By MARTY KLINKENBERG
Thursday, April 11, 2019
CALGARY -- Few hockey players are as gifted as Matthew Tkachuk at driving opponents into a fit of despair. Oh, those flying elbows and wellaimed jabs with the stick. Oh, that bristle after the whistle and those flapping gums.
The Flames' young firebrand can be as irritating as a horsefly at a picnic.
"He has the ability to really annoy guys," says James Neal, who was on the receiving end before he signed a contract with Calgary last summer. "Guys on other teams want to kill him sometimes."
The bratty behaviour distracts from just how skilled Tkachuk really is. He is 21 and an alternate captain on a playoff team poised to make a run. His 34 goals and 77 points were career bests, and helped the Flames have their most outstanding season in 30 years.
Their first-round series against the Colorado Avalanche begins at the Saddledome on Thursday night. Calgary won all three games between them during the regular season, but now everyone has a clean slate.
"We are going to need him to be at his best throughout the playoffs," Neal says.
Off the ice, Tkachuk is as unabashedly polite as he is nettlesome on it. It is what surprises most upon meeting him.
He is quiet and friendly and takes pains to play down his reputation as a spit disturber. "I don't even really think about it," Tkachuck says as he sits in the Flames dressing room.
"I have played the same way since I was a kid. I have always done whatever is necessary to help my team win."
He was born in Arizona when his dad, Keith, played for the Phoenix Coyotes. One of the greatest U.S.-born players in history, Keith Tkachuk scored 538 goals and amassed 1,065 points over a 19-year-career.
He was a left-wing, and so is Matthew.
Keith played with the same grate and grit, but he didn't pass that down to his son.
"What I remember most is the way he treated people," Matthew Tkachuk says.

----

- [Complete the following]:
[1] According to the article about Matthew Tkachuk, how many goals did Keith Tkachuk score over his career?
[2] List every hockey team that the article about Matthew Tkachuk names.
[3] Write what comes next in the article about Matthew Tkachuk, starting after its final line.

----

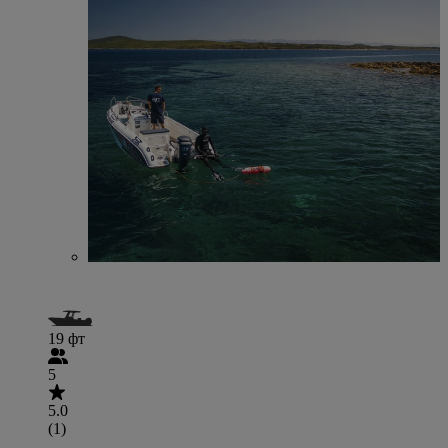
19 фт
5
5.0
(1)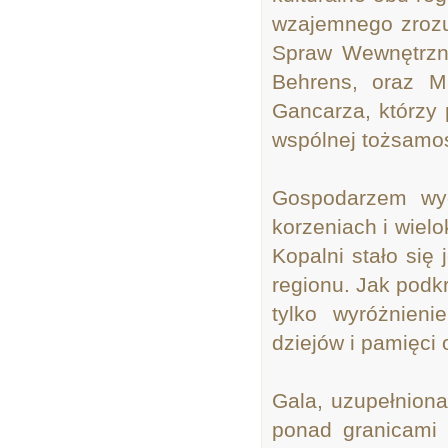
wzajemnego zrozu
Spraw Wewn
ętrz
Behrens, oraz M
Gancarza, kt
órzy
wsp
ólnej to
żsamoś
Gospodarzem wy
korzeniach i wielo
Kopalni stało się
regionu. Jak podk
tylko wyr
ó
żnieni
dziejów i pami
ęci 
Gala, uzupełniona
ponad granicami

----

- [Answers per task]:
[1] 538 goals

[2] The Calgary Flames, the Colorado Avalanche, and the Phoenix Coyotes.

[3]
"He treated everybody with the same respect, whether it was members of the training staff or a parking lot attendant at the rink. That is what he taught me and what I try to do today."
His dad brought him along to practice as a baby, setting his car seat down on the Coyotes bench. When Keith moved to St.
Louis a few years to play for the Blues, Joel Quenneville, the team's coach, allowed Matthew watch drills from the bench.
When he was older, Matthew and his younger brother, Brady, now a member of the Ottawa Senators, played knee hockey outside the dressing room as they waited for their dad. Sometimes, they would skate before the team came out onto the ice.
"That's where I spent a lot of time throughout my young life," Matthew says.
"I had that passion and inner drive to play in the NHL from an early age."
When his father was on the road, Matthew's mother, Chantal, would be co-erced to play play hours of mini-sticks.
"He was all in, 100 per cent," Keith Tkachuk says by telephone from St. Louis.
Matthew grew up in the suburbs of St.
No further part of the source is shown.